Chat Completion API Examples

python
import openai
import mlflow
import os

# Enable auto-tracing
mlflow.openai.autolog()

# Optional: Set a tracking URI and an experiment
# If running locally you can start a server with: `mlflow server --host 127.0.0.1 --port 5000`
mlflow.set_tracking_uri("http://127.0.0.1:5000")
mlflow.set_experiment("FireworksAI")

# Configure OpenAI client for FireworksAI
openai_client = openai.OpenAI(
base_url="https://api.fireworks.ai/inference/v1",
api_key=os.getenv("FIREWORKS_API_KEY"),
)

messages = [
{
"role": "user",
"content": "What is the capital of France?",
}
]

# To use different models check out the model library at: https://fireworks.ai/models
response = openai_client.chat.completions.create(
model="accounts/fireworks/models/deepseek-v3-0324",
messages=messages,
max_completion_tokens=100,
)

Token Usage

MLflow supports token usage tracking for FireworksAI. The token usage for each LLM call will be logged in the mlflow.chat.tokenUsage attribute.
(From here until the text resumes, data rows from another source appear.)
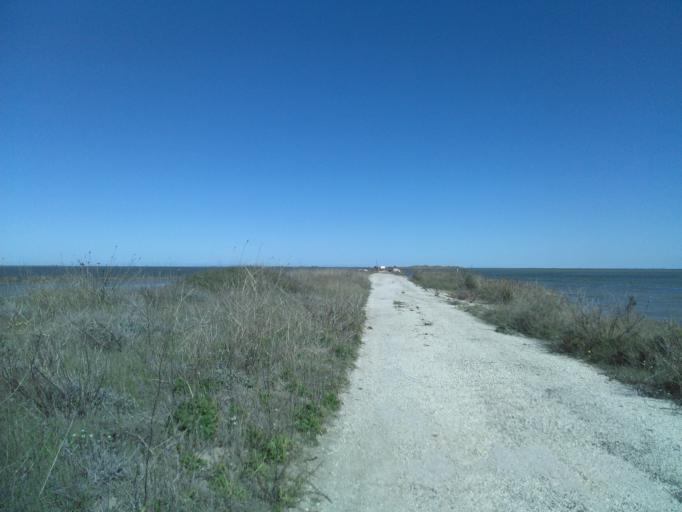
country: FR
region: Provence-Alpes-Cote d'Azur
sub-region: Departement des Bouches-du-Rhone
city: Saintes-Maries-de-la-Mer
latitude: 43.4154
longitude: 4.6135
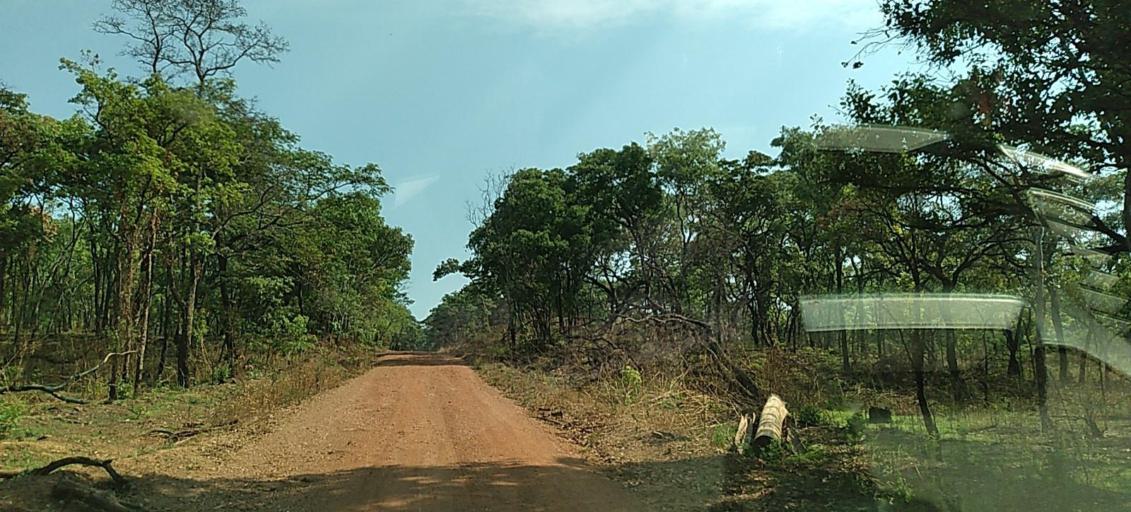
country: ZM
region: Copperbelt
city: Kalulushi
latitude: -12.9338
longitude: 27.8214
The total token usage throughout the trace will be available in the token_usage field of the trace info object.

python
import json
import mlflow

mlflow.openai.autolog()

# Run the tool calling agent defined in the previous section
question = "What's the weather like in Paris today?"
answer = run_tool_agent(question)

# Get the trace object just created
last_trace_id = mlflow.get_last_active_trace_id()
trace = mlflow.get_trace(trace_id=last_trace_id)

# Print the token usage
total_usage = trace.info.token_usage
print("== Total token usage: ==")
print(f" Input tokens: {total_usage['input_tokens']}")
print(f" Output tokens: {total_usage['output_tokens']}")
print(f" Total tokens: {total_usage['total_tokens']}")

# Print the token usage for each LLM call
print("\n== Detailed usage for each LLM call: ==")
for span in trace.data.spans:
if usage := span.get_attribute("mlflow.chat.tokenUsage"):
print(f"{span.name}:")
print(f" Input tokens: {usage['input_tokens']}")
print(f" Output tokens: {usage['output_tokens']}")
print(f" Total tokens: {usage['total_tokens']}")
bash
== Total token usage: ==
Input tokens: 20
Output tokens: 283
Total tokens: 303

== Detailed usage for each LLM call: ==
Completions:
Input tokens: 20
Output tokens: 283
Total tokens: 303

Disable auto-tracing

Auto tracing for FireworksAI can be disabled globally by calling mlflow.openai.autolog(disable=True) or mlflow.autolog(disable=True).